Items listed in a dataset:
..........

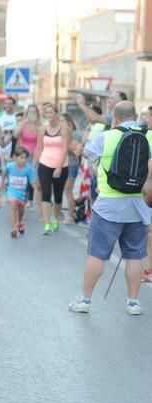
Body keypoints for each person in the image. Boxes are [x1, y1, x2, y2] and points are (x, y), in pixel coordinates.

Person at [69, 101, 152, 316]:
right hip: (139, 207)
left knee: (97, 254)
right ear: (136, 116)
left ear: (114, 118)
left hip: (108, 206)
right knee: (135, 256)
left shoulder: (106, 137)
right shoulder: (150, 137)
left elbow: (88, 155)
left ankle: (85, 300)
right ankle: (133, 303)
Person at [32, 103, 71, 235]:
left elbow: (65, 148)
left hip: (61, 164)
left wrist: (59, 167)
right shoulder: (42, 129)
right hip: (45, 162)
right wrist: (34, 164)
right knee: (46, 193)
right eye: (46, 113)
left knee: (58, 195)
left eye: (51, 112)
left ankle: (56, 217)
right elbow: (38, 148)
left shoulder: (63, 128)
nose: (49, 115)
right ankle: (47, 223)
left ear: (56, 113)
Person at [0, 146, 35, 237]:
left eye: (25, 158)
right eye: (21, 158)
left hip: (22, 193)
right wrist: (1, 184)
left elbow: (33, 182)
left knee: (21, 210)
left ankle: (20, 222)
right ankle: (14, 227)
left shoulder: (28, 169)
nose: (23, 160)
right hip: (11, 190)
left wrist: (38, 190)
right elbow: (4, 174)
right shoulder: (10, 166)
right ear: (15, 157)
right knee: (13, 205)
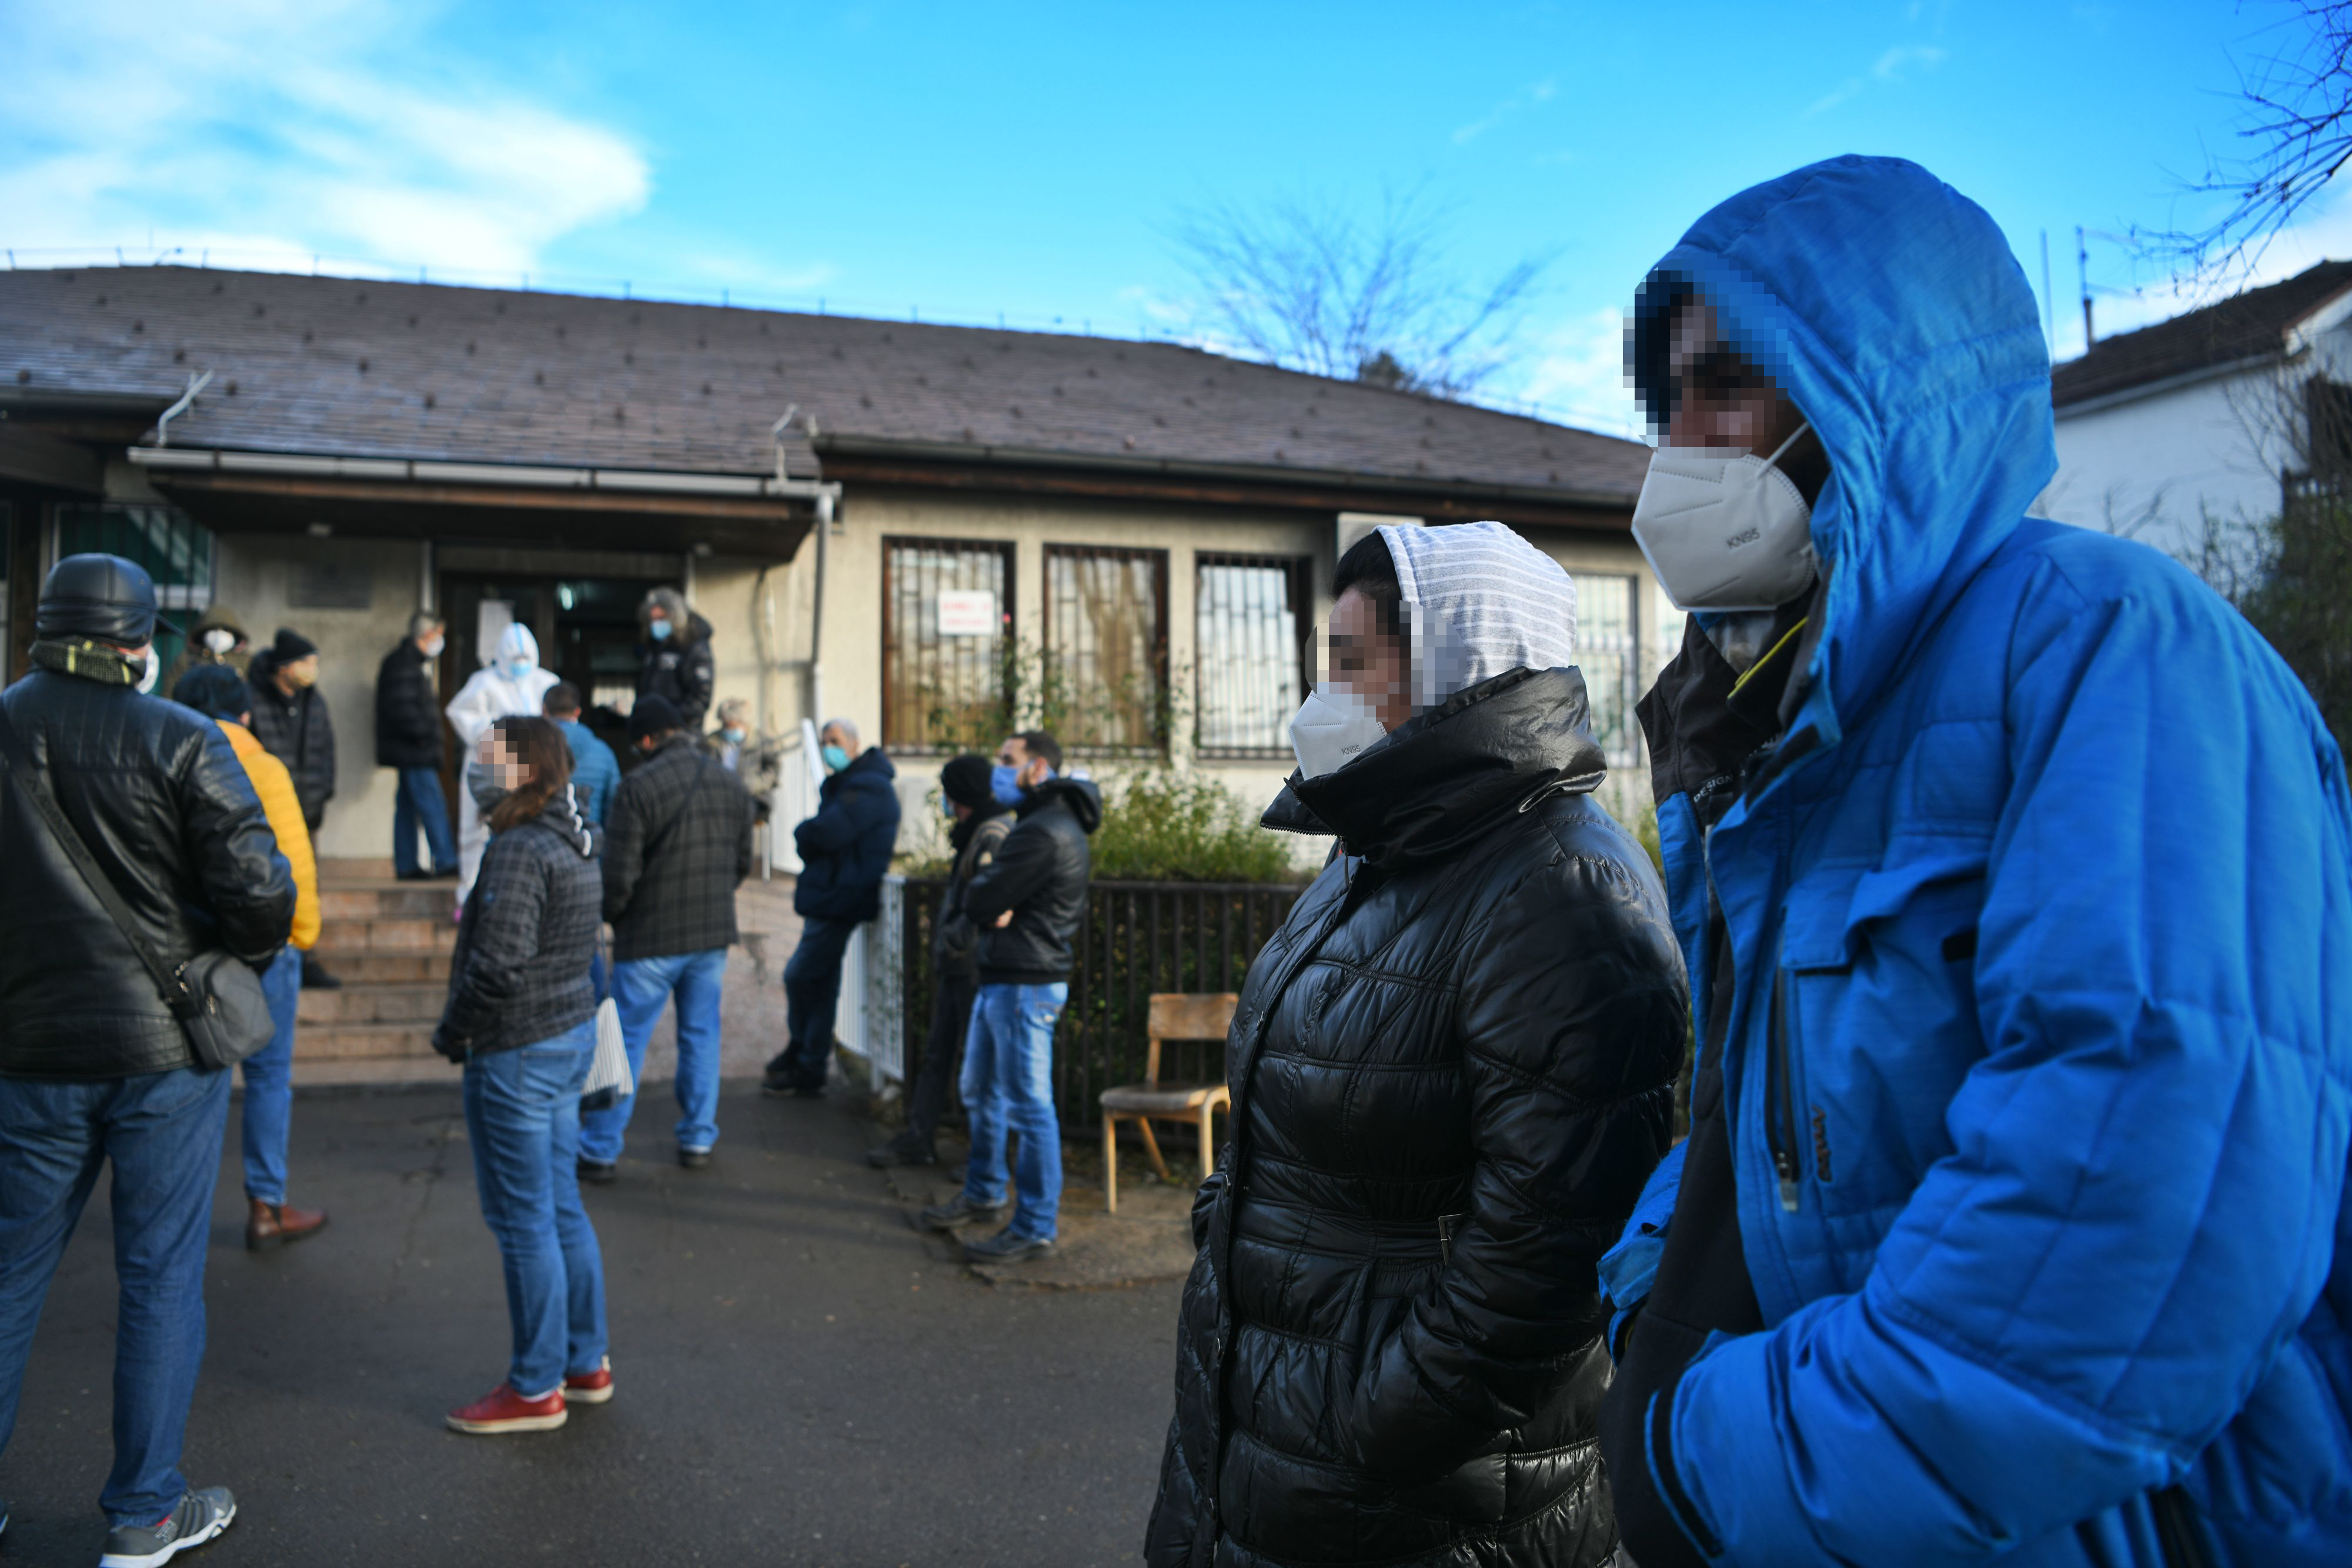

..........

The expected answer is a copy of every line in the entries that holds the word "knee".

left knee: (97, 254)
right knee: (135, 256)
right knee: (46, 193)
left knee: (58, 195)
left knee: (21, 210)
right knee: (13, 205)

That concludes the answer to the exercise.